Friday, January 21, 2022

Listen: Texas gunman rants about Jews in final phone call

 


The gunman who took four people hostage at Congregation Beth Israel in Colleyville, Texas, this past Shabbat, told his brother in a phone call before being shot dead by security forces, "I'm opening the doors for every youngster in England to enter America and f*** with them”.

The recording of the conversation between the gunman, Malik Faisal Akram, and his brother, was published on Thursday by UK-based JewishChronicle, which obtained the recording from a security source.

The brother, Gulbar, was speaking from a police station in the British town of Blackburn, in an attempt to persuade Akram to surrender.

“Live your f***ing life bro, you f***ing coward. We’re coming to f***ing America. F*** them if they want to f*** with us. We’ll give them f***ing war,” he said in the conversation, in which he also boasted about his desire for martyrdom. "I've asked Allah for this death, Allah is with me, I'm not worried in the slightest,” raged the gunman, according to The Jewish Chronicle.


In a semi-coherent ramble about American conflicts overseas, the terrorist said, “Why do these f***ing motherf***ers come to our countries, rape our women and f*** our kids? I'm setting a precedent… maybe they'll have compassion for f***ing Jews.”

When urged by his brother to end the siege, do time in prison and come back to his family, Akram shouted that he had been “praying to Allah for two years for this” and made clear he intended to die.

"I'm going to go toe-to-toe with [police] and they can shoot me dead … I’m coming home in a body bag,” he declared.

Akram also told his brother he was pleased with the attention he had attracted to the cause of Muslims who were, in his view, oppressed by the US.

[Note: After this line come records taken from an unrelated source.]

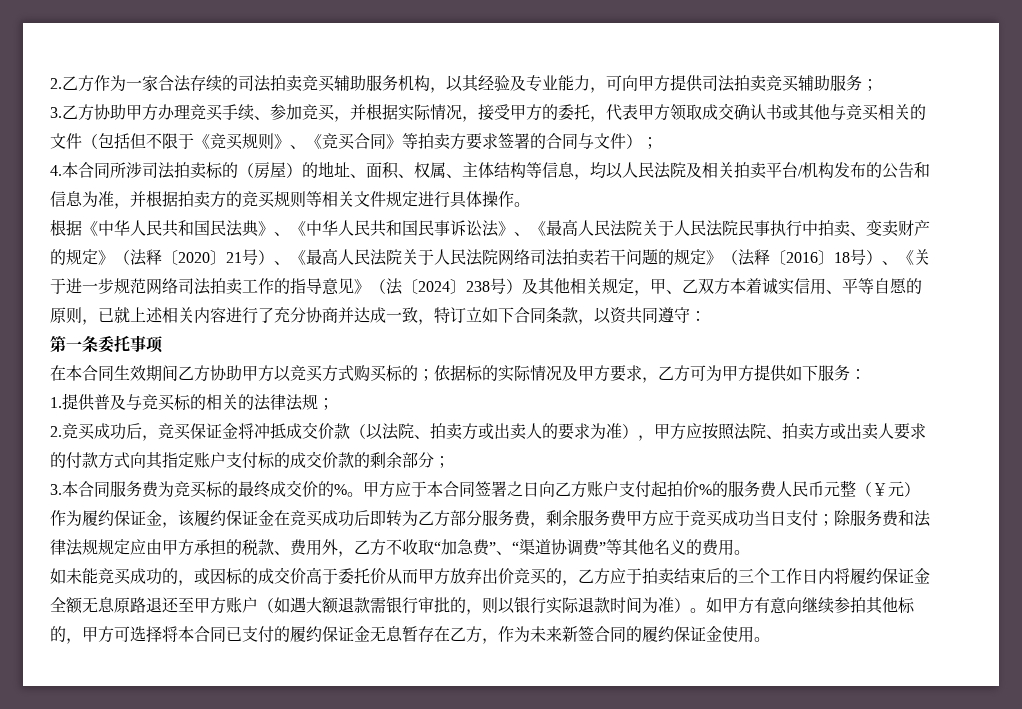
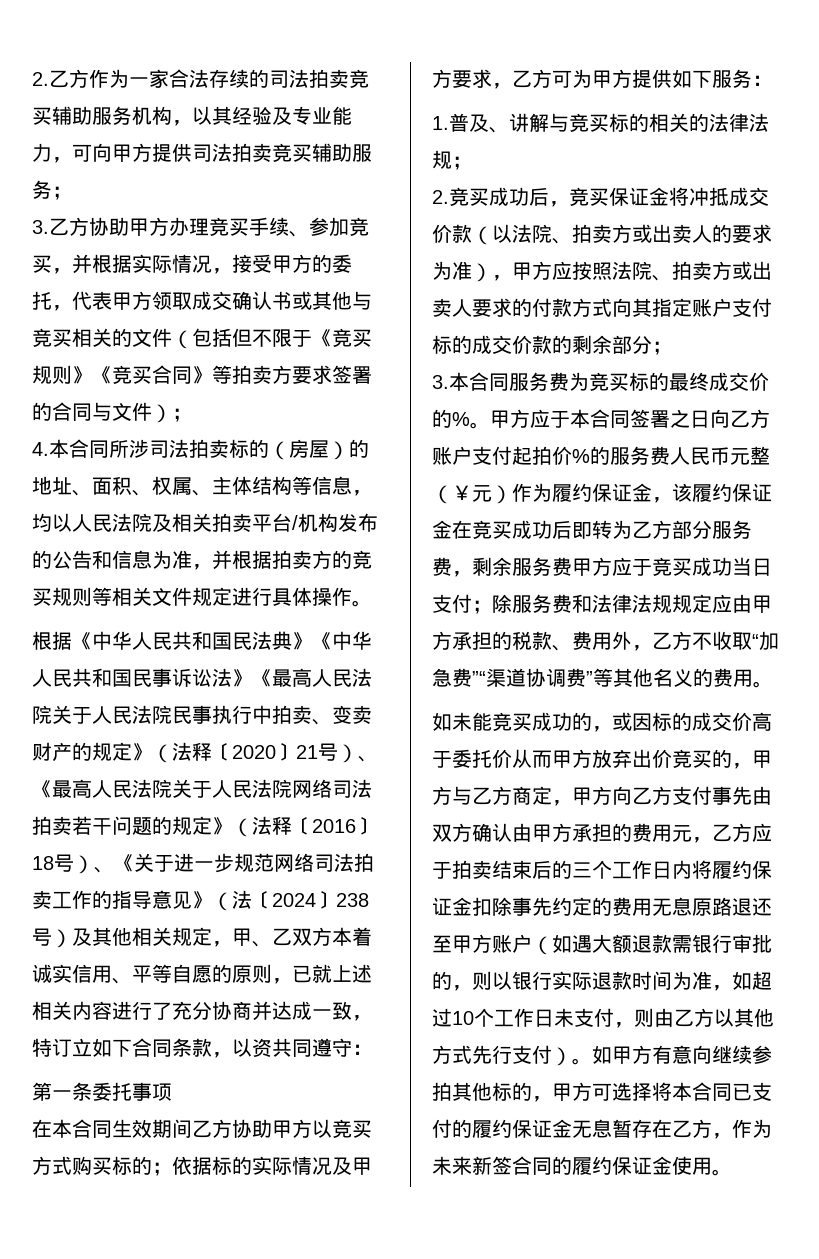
[290,145,306,149] 、 -> (92, 375) none
[274,232,290,236] 、 -> (312, 641) none
[514,232,530,236] 、 -> (252, 678) none
[62,393,126,411] 提供普及 -> [449,113,549,133] 普及、讲解
[489,541,519,555] ”、“ -> [472,671,486,685] ”“
(578, 583) none -> [752,750,772,768] [432,786,772,806] [432,823,712,843] 甲方与乙方商定，甲方向乙方支付事先由双方确认由甲方承担的费用元，
[50,597,83,614] 全额 -> [472,897,652,916] 扣除事先约定的费用
(674, 605) none -> [712,971,772,991] [432,1008,774,1028] [432,1045,552,1064] ，如超过10个工作日未支付，则由乙方以其他方式先行支付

“I’m bombed up, I've got f****ng every ammunition,” he said. He then raged about the Taliban and the United States’ foreign wars in Afghanistan and Iraq. American forces had occupied Afghanistan but the Taliban were unable to travel to the US to take their revenge, he said.

The audio ends shortly before the hostages ran out of the synagogue and Akram was shot dead by an FBI SWAT team. His final words were: “I’m going.”

Jeffrey Cohen, one of the hostages, told MSNBC this week that Akram was not "your typical attacker" who wanted to kill Jewish people but that he had "bought into these tropes."

"He came to the Jews because he bought into these very dangerous stories that the Jews control the world and the Jews control the government and the banks and the media. And we as good people and we as patriotic Americans, we need to challenge those things when we hear them, because these words do have consequences," Cohen recalled.

The rabbi of Congregation Beth El, Rabbi Charlie Cytron-Walker, on Monday publicly described for the first time the moment he and the other hostages escaped.

“The last hour or so of the standoff, he wasn’t getting what he wanted,” Cytron-Walker told CBS. “It didn’t look good. It didn’t sound good. We were very, we were terrified.

“And when I saw an opportunity where he wasn’t in a good position, I made sure that the two gentlemen who were still with me that they were ready to go. The exit wasn’t too far away. I told them to go, I threw a chair at the gunman and I headed for the door. And all three of us were able to get out without even a shot being fired.”